_Explore the material_
1. Answer these questions from the blog post about overproofed loaves.
(a) How long did the writer set the timer for after covering the dough in the bannetons?
(b) How much later did the writer wake up after sleeping through the alarm?
(c) What does the commenter who bakes with spelt put into the refrigerator?
2. Repeat the part of the blog post about overproofed loaves starting with "Notes to Myself" and going on through "dough/loaf is ready.".

_Extract to read_
- - - - - - -

Imagine a bread that makes you sane. Instead of one that drives you crazy.
Overproofed Loaves: What constitutes proof of any given theory?
At this point in the story, I stopped my folding of dough and forming of loaves, and blogging of half-baked sleep-deprived thoughts on madness. I put the shapes of dough in the bannetons, covered them, and set my timer for 3 1/2 hours. I fell asleep.
"Dead to the world" is an old saying of deep sleep, and it might just as well apply to madness, when sensory inputs from the world are scrambled and return no appropriate motor outputs. "Short is your life, and long are you dead," wrote Rudolf Tarnow in his colloquial Plattdeutsch. He was mimicking the classic of Hippocrates who wrote that "Life is short, art is long" (death is longer, though). But if indeed Tarnow made that connection, that means he equates death to art. Sleep too is an art form of sorts. They say that the French call orgasm a little death. Every orgasm, or just the best ones? Is death the ultimate orgasm? With very little sleep, my thoughts are jumbled, tumbling one after another, sluggish and stupid tumblers, fat lords a-leaping.
I slept right through the alarm, not hearing a thing. Five hours later I awoke, groggy and sluggish, to overproofed dough that needed to be baked a couple of hours previous, and I immediately turned on the oven. My wife came up the stairs and told me that in one hour we had to be somewhere for dinner with friends.
I insisted that I couldn't leave until the loaves were baked.
And the loaves deflated on hitting the pan, and saw no oven rise.
The swirly design on this loaf reminds me of those psychedelic optical illusions of the 60's which I equate with madness induced by LSD trips |
Result
The loaves are a bit sour. Otherwise they taste okay. There was a lot of proteolysis happening, so the gluten is way overdeveloped. This probably means it is easier to digest, however. And maybe those exorphins have broken down into harmless amino acids.
As I catch up on sleep, and sanity returns, the bread becomes my touchstone to reality.
Notes to Myself
- Your patients come first. Get some sleep.
- Your family comes first. Get some sleep.
- Your friends come first. Set the dough aside.
- How important have my loaves become to me, and why do I need them so?
- Do your breads make you sane, or do they make you crazy? How would you know? What would constitute proof?
When I'm making bread with spelt I usually put dough or/and shaped loaves dough into the refrigerator. It helps : I don't have to worry about their shape and I can sleep or doing something more important to me than waiting until dough/loaf is ready.
ReplyDeleteGood idea. If I wasn't so sleep-deprived when I made this bread, this solution might have occurred to me too.
ReplyDeleteAll dough can benefit from a longer fermentation in the fridge, at least at the proofing stage. I personally don't like trying to get cold dough to room temperature before stretching and folding it.
I am curious about why you think spelt in particular needs it. It certainly feels and tastes and looks slightly different than other wheat, but it has gluten, it actually has a high protein content. But the entire texture is different, and you are right, spelt doesn't seem to hold a bread's shape that well at room temperature. Not sure why that is. More cartoon question marks appearing over my head.

- - - - - - -

(Records from a data collection)
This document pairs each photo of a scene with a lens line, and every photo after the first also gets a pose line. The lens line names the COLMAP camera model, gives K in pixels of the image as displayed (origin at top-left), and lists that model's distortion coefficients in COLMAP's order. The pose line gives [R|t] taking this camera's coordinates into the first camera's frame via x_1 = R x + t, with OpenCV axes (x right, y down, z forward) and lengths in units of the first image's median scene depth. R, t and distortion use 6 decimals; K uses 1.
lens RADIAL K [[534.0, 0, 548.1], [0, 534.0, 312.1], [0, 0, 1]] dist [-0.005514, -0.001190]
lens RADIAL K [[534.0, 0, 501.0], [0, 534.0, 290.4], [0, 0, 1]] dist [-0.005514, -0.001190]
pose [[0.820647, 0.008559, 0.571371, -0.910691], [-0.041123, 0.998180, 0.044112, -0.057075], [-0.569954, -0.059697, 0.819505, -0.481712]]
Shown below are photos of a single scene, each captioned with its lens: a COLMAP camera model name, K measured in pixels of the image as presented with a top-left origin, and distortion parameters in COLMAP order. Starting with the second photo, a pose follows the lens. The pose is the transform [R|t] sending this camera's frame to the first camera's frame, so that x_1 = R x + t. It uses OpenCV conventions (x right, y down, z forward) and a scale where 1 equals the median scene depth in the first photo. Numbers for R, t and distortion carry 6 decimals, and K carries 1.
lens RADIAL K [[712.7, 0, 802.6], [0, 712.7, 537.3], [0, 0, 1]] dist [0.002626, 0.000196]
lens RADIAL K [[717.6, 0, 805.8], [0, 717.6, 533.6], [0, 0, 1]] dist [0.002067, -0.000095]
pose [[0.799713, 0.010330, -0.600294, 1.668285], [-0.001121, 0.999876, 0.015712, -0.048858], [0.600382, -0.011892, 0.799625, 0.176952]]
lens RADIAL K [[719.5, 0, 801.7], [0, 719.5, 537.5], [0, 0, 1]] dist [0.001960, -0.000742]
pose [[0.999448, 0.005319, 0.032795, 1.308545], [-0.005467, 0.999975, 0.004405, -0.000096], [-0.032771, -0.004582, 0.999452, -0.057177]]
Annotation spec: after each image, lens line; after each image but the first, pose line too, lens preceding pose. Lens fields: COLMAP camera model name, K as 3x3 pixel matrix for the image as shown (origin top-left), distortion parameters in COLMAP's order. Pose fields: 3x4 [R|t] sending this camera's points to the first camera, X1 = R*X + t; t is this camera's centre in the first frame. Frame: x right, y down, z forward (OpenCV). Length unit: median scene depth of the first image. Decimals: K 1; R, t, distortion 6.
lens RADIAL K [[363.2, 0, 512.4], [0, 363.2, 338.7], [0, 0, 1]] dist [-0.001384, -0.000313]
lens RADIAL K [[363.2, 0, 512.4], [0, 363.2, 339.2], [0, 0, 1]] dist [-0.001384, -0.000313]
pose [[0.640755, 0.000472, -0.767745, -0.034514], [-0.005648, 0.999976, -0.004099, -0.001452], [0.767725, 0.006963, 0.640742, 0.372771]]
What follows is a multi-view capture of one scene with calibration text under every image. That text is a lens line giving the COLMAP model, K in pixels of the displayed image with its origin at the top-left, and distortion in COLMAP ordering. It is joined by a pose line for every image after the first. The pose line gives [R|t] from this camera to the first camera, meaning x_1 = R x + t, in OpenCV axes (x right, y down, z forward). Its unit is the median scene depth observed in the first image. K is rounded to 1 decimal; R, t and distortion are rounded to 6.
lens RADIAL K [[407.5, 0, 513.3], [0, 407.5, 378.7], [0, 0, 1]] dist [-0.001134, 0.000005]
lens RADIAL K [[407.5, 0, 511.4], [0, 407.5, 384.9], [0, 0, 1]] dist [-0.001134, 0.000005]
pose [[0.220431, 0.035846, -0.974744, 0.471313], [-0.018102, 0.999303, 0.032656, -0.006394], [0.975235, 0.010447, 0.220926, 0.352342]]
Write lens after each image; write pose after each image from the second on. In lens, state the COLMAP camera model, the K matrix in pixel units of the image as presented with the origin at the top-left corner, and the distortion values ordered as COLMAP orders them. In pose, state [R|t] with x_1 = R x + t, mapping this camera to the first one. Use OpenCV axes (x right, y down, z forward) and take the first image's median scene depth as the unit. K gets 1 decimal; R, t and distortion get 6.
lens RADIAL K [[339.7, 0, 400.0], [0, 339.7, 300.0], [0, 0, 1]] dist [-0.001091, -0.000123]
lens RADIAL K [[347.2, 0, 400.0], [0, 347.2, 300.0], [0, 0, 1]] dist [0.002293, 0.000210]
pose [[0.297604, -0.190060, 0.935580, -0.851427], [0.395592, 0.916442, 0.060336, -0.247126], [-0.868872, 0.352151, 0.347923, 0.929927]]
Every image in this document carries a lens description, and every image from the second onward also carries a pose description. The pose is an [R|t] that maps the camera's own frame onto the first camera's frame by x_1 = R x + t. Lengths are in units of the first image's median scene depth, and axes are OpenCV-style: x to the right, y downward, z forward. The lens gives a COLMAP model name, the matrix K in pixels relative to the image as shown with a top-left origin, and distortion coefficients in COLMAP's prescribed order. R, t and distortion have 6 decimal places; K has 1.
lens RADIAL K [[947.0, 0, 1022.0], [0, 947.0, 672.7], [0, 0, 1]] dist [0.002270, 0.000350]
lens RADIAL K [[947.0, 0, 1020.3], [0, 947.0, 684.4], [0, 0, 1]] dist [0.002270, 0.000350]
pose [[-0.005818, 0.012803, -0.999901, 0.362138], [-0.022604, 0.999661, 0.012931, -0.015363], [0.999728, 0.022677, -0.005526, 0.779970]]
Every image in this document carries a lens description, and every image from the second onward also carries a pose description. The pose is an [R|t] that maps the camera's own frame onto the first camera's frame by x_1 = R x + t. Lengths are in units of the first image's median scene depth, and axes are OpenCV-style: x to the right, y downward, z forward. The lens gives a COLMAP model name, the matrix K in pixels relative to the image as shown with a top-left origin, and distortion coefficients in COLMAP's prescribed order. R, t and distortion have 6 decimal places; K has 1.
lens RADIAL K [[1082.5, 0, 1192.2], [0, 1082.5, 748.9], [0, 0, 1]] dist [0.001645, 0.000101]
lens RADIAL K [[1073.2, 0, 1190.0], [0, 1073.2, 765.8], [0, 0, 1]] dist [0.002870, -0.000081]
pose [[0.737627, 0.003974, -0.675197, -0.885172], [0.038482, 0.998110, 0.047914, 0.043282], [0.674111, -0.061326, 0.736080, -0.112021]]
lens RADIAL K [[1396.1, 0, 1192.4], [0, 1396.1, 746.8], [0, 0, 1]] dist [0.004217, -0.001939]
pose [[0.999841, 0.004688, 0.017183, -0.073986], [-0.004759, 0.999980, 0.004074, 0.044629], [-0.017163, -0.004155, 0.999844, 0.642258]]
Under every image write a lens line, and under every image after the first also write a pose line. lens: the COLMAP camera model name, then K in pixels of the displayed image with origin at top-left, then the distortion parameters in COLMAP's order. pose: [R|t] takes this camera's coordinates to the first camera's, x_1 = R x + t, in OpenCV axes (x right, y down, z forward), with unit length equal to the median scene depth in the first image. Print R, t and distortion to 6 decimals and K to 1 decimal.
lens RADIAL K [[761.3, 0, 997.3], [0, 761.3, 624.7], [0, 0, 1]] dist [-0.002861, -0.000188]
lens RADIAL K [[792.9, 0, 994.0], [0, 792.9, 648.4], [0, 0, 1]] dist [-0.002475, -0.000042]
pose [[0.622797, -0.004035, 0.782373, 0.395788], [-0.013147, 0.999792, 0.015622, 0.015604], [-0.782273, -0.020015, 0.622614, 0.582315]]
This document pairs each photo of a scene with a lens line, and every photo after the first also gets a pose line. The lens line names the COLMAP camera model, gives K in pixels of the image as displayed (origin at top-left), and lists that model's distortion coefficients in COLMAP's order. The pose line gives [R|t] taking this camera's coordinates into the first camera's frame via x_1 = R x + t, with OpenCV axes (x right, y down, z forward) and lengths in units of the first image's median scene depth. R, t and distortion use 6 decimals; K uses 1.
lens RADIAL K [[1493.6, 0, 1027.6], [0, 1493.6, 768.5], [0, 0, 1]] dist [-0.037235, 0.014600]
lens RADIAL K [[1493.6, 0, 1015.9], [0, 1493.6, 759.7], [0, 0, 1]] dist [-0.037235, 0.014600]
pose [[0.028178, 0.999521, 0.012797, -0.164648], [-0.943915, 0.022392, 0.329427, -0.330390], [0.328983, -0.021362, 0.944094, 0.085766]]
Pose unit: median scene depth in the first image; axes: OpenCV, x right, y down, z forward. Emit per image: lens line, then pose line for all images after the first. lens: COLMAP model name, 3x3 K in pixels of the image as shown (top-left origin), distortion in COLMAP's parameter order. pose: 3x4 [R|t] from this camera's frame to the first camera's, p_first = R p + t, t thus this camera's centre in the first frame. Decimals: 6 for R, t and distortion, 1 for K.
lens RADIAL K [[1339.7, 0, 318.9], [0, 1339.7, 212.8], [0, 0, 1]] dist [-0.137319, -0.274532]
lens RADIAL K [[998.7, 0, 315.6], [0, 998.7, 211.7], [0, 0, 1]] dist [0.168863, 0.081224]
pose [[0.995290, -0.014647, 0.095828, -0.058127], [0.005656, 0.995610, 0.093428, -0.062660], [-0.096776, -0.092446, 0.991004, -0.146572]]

- - - - - - -

_Expected results_
1.
(a) 3 1/2 hours.
(b) Five hours later.
(c) The dough, the shaped loaves, or both.

2.
Notes to Myself
- Your patients come first. Get some sleep.
- Your family comes first. Get some sleep.
- Your friends come first. Set the dough aside.
- How important have my loaves become to me, and why do I need them so?
- Do your breads make you sane, or do they make you crazy? How would you know? What would constitute proof?
When I'm making bread with spelt I usually put dough or/and shaped loaves dough into the refrigerator. It helps : I don't have to worry about their shape and I can sleep or doing something more important to me than waiting until dough/loaf is ready.